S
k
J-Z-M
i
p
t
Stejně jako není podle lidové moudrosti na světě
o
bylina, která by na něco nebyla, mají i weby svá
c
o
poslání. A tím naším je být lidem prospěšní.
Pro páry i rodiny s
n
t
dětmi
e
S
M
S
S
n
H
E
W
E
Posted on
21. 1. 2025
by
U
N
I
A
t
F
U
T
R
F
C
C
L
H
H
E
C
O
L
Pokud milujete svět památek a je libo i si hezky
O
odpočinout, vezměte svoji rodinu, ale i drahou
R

# # # #

* [EXERCISE] Each record is to be restated word for word.

* [RESULT OF THE TASK]
S
k
J-Z-M
i
p
t
Stejně jako není podle lidové moudrosti na světě
o
bylina, která by na něco nebyla, mají i weby svá
c
o
poslání. A tím naším je být lidem prospěšní.
Pro páry i rodiny s
n
t
dětmi
e
S
M
S
S
n
H
E
W
E
Posted on
21. 1. 2025
by
U
N
I
A
t
F
U
T
R
F
C
C
L
H
H
E
C
O
L
Pokud milujete svět památek a je libo i si hezky
O
odpočinout, vezměte svoji rodinu, ale i drahou
R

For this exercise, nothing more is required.